As expected, Biden's proposal would also increase to $2,000 per person the stimulus payments approved by Congress in December, which had been $600 per person. Trump enthusiastically endorsed the $2,000 stimulus payments, as did congressional Democratic leaders, but many Republicans oppose the idea. Biden's plan would also expand eligibility for the stimulus payments to families where one parent is an immigrant, as well as to adult children claimed as dependents on their parents' tax returns. Both categories were excluded in the last relief packages due to GOP opposition. About 13.5 million adult dependents were excluded from the checks as a result, including millions of disabled people.

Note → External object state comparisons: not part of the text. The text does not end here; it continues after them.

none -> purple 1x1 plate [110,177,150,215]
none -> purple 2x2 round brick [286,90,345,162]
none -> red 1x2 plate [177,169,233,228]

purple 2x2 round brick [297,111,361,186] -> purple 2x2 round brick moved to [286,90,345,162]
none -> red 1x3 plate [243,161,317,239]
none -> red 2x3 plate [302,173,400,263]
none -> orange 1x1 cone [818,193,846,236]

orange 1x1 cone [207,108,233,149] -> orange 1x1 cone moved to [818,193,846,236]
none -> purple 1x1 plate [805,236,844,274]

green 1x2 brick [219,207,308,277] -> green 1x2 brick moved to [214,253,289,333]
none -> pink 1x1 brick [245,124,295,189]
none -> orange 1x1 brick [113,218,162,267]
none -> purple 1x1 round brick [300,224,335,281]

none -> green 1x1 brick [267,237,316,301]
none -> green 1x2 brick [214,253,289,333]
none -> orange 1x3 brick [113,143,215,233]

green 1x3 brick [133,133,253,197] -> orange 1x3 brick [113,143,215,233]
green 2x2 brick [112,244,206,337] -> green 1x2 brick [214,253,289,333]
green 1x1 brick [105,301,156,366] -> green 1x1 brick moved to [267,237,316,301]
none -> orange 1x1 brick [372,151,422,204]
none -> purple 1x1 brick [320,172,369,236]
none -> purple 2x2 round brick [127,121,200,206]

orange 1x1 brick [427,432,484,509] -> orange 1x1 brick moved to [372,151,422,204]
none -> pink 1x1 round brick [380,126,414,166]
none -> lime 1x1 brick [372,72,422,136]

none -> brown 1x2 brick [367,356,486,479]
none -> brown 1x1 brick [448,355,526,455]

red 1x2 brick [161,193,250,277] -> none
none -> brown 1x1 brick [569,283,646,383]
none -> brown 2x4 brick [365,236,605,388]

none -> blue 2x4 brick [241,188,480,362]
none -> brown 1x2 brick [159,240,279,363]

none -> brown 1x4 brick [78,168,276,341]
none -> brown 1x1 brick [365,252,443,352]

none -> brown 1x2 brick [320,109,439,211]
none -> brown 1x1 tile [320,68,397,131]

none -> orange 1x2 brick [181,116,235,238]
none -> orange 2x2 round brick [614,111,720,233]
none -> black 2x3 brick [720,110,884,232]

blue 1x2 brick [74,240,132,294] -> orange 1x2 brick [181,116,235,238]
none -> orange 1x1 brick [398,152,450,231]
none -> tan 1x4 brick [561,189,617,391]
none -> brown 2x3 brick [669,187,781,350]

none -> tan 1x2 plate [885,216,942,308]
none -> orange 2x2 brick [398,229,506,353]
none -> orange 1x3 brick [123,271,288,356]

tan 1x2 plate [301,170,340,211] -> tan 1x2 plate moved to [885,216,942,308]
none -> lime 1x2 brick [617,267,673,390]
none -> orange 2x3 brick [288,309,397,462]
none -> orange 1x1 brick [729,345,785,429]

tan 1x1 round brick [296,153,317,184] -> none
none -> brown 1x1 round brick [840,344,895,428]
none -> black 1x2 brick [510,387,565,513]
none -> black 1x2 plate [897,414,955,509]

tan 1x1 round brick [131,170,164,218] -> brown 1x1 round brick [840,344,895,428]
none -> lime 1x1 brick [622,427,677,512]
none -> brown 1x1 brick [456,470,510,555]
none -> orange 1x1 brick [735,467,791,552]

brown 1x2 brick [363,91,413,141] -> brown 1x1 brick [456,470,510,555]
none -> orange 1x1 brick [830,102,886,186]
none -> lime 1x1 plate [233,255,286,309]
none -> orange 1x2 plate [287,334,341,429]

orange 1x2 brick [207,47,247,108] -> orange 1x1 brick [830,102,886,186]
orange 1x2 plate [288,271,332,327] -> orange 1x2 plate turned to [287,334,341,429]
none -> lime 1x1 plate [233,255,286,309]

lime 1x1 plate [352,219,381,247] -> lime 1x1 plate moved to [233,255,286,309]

A major expansion of tax credits is also included in Biden's proposal, both for children and lower-income workers. Biden's plan would expand a tax credit for children to $3,600 a year per child under six years of age, as well as $3,000 a year for children under 17. It would also extend eligibility for the credit to millions of very poor families who currently cannot access it. It would also dramatically boost the Earned Income Tax Credit, a tax benefit to workers, from $530 to $1,500, while also expanding eligibility for that program.
The size of the package and its embrace of multiple liberal priorities that are anathema to Republicans -- including a large sum for state and local governments, which has proven a sticking point for the GOP for months -- raises questions about how much bipartisan support Biden will be able to get for the proposal. Biden is already facing pressure from liberals on Capitol Hill who want to use their newfound control of Congress to push through aggressive and costly legislation.
Sen. Bernie Sanders, I-Vt., who will chair the Budget Committee, has said he is working to put together a massive stimulus bill that could pass under special budget rules with a simple majority vote in the Senate, instead of the 60-vote margin normally required.
Biden, however, wants to try for a bipartisan majority on his first bill. Democratic aides say that if Republicans do not appear willing to cooperate, they can shift gears quickly and move to "budget reconciliation," the procedure that would allow them to pass legislation without GOP votes. That was the process Republicans used to pass their big tax cut bill after Trump took office and that President Barack Obama used for the Affordable Care Act.
The Senate will be divided 50-50 between Republicans and Democrats in the new Congress, giving Democrats control of the chamber because Vice President-elect Kamala Harris will have the tie-breaking vote. Democrats' 222-211 majority in the House is the narrowest for either party in years.